Sunday, April 28, 2013

Terracotta and Kung Fu

Boo and I are heading off on our West Coast road trip in the morning and neither one of us felt like cooking or cleaning - especially when we still had to pack our bags. The obvious solution was to head out for a bite to eat. We decided to hit Terracotta, the new "Modern Chinese" restaurant that's opened up in Gastown.

Terracotta is on the small side and, not too surprisingly, they have a limited wine list - maybe four whites and four reds. We were hoping for a bit of spice with our crispy squid and ginger beef. So, we went full bore and hoped to pair everything with the Riesling.

1296. 2011 Charles Smith Wines - Kung Fu Girl Riesling (Columbia Valley - Washington)

The Kung Fu Girl seemed appropriate seeing as how we were hoping to hit the Washington border in less than 12 hours. Charles Smith is one of those bigger than life Washington winemakers that I see in all sorts of articles and news stories. I don't know his wines however and, having made a quick search of the blog, I think this is the first to be added to The List.

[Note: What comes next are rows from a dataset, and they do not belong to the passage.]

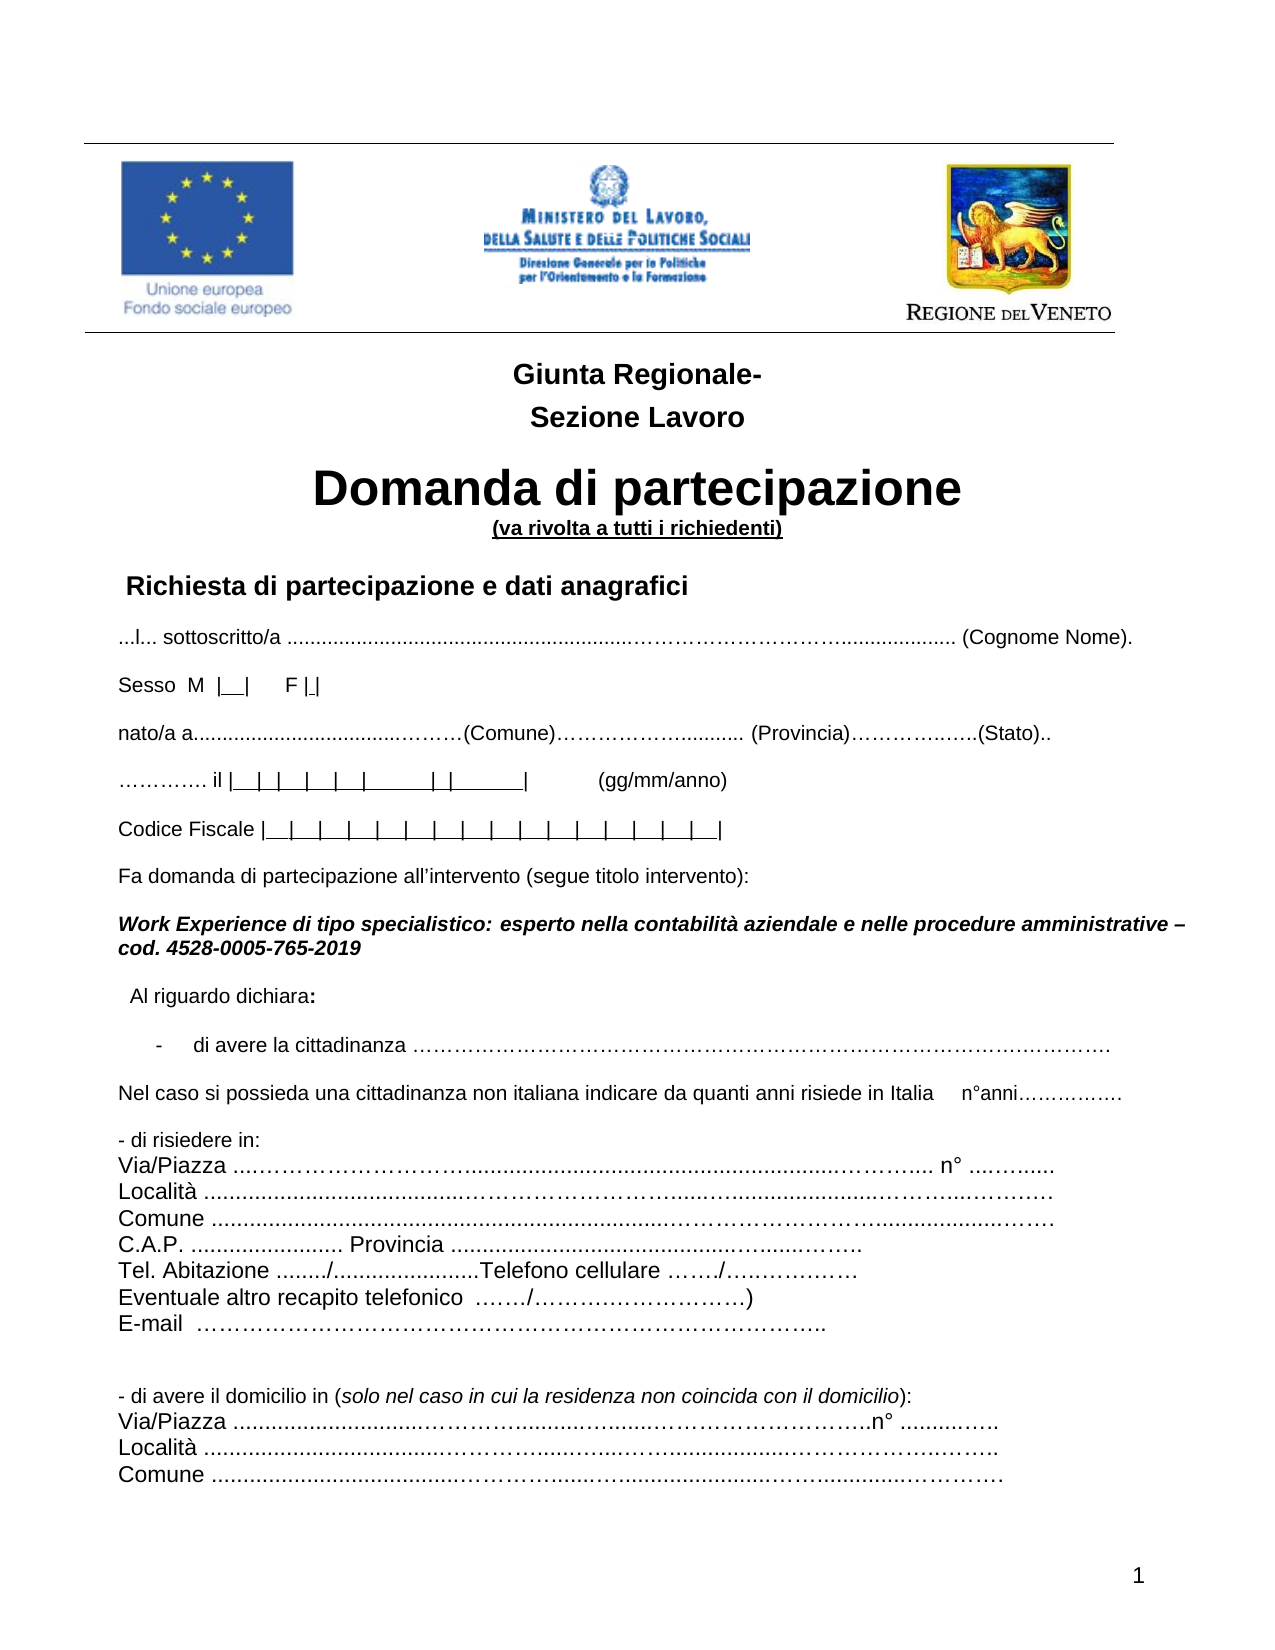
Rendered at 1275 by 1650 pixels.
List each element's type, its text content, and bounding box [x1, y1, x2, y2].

text Richiesta di partecipazione e dati anagrafici [126, 570, 1212, 601]
text - di risiedere in: [118, 1128, 1212, 1152]
subtitle Via/Piazza ..............................…………...........….......………………………..n° ..........….. [118, 1408, 1212, 1435]
text Codice Fiscale | | | | | | | | | | | | | | | | | [118, 817, 1212, 841]
text C.A.P. ........................ Provincia .............................................….......…….. [118, 1231, 1212, 1257]
text Località ......................................…………......…....……...................………………..…….. [118, 1435, 1212, 1461]
text Località .........................................………………………......….......................………....…….…. [118, 1178, 1212, 1205]
text ...l... sottoscritto/a ............................................................………………………….................... (Cognome Nome). [118, 625, 1212, 649]
text Tel. Abitazione ......../.......................Telefono cellulare ……./…..…….…… Eventuale altro recapito telefonico .……/……….………………) [118, 1257, 861, 1310]
text E-mail ……………………………………………………………………….. [118, 1310, 1212, 1336]
picture [121, 160, 295, 317]
text Sezione Lavoro [310, 400, 965, 433]
text Domanda di partecipazione [310, 459, 964, 517]
text Work Experience di tipo specialistico: esperto nella contabilità aziendale e nelle procedure amministrative – cod. 4528-0005-765-2019 [118, 912, 1212, 960]
subtitle (va rivolta a tutti i richiedenti) [310, 517, 964, 540]
text Fa domanda di partecipazione all’intervento (segue titolo intervento): [118, 864, 1212, 888]
picture [477, 160, 750, 297]
picture [905, 161, 1113, 325]
text nato/a a....................................………(Comune)………………........... (Provincia)…………..…..(Stato)..…………. il | | | | | | | | | (gg/mm/anno) [118, 720, 1141, 792]
text Sesso M | | F | | [118, 673, 1212, 697]
text - di avere la cittadinanza …………………………………………………………………………….…………. Nel caso si possieda una cittadinanza non italiana indicare da quanti anni risiede in Italia n°anni……………. [118, 1032, 1131, 1104]
text Giunta Regionale- [310, 357, 965, 390]
text Comune .......................................………….......…........................……..............…………. [118, 1461, 1212, 1487]
text Comune ........................................................................………………………....................……. [118, 1205, 1212, 1231]
text - di avere il domicilio in (solo nel caso in cui la residenza non coincida con il domicilio): [118, 1384, 1212, 1408]
subtitle Via/Piazza ....………………………...........................................................……….... n° ....…...... [118, 1152, 1212, 1178]
text Al riguardo dichiara: [118, 984, 1212, 1008]
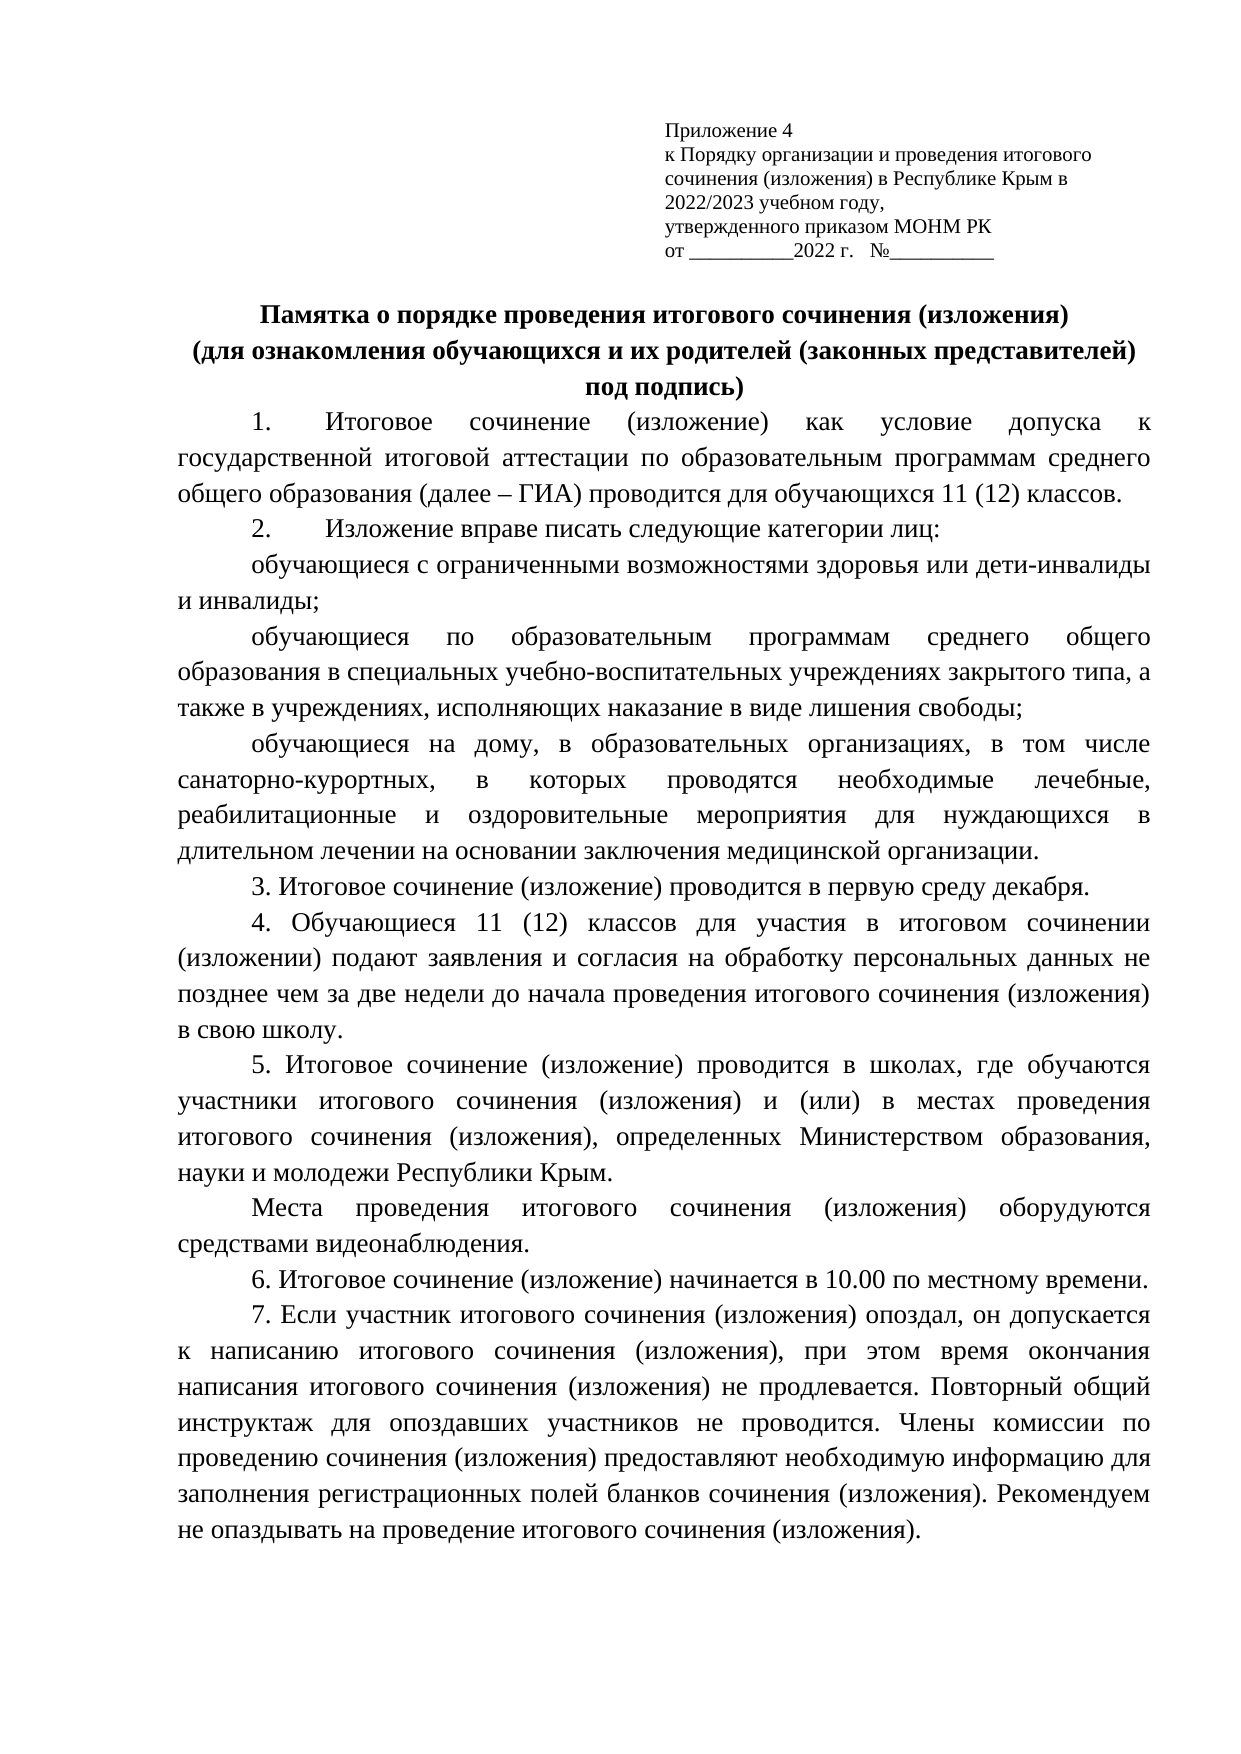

Charles Smith Wines is a second brand, started in 2006 and was "themed as 'The Modernist Project'" as it focused on immediate drinkability - since that's how most modern drinkers consume the wine they buy. Immediacy doesn't mean that craftsmanship needs to be tossed out with the grape skins though. Kung Fu Girl might be an entry level bottle but it is still a single vineyard production that isn't afraid of letting the minerality and acidity of the grape shine through. Indeed, this 2011 vintage was named a Best Value Wine by Wine Spectator for the third year in a row.

No doubt, Smith gets asked "What's the story behind the name" in every interview he gives. His stock answer is that "both Riesling and Girls kick ass."

This might be the easiest of Smith's wines to find. He produces a good number of wines (perhaps up to thirty) but he often doesn't make more than a hundred or two cases of many of those wines. Kung Fu Girl sees a bigger production though and it's become a bit of a signature wine for him.

I don't know that the Kung Fu knocked me out - considering all the wonderful Rieslings we see in our market - but it was certainly good enough that we'd finished off the bottle long before we ran out of food. That's got to be a good sign.

With the wine gone, however, it was time to head home and get down to packing. I might've preferred sticking around to order a second bottle though.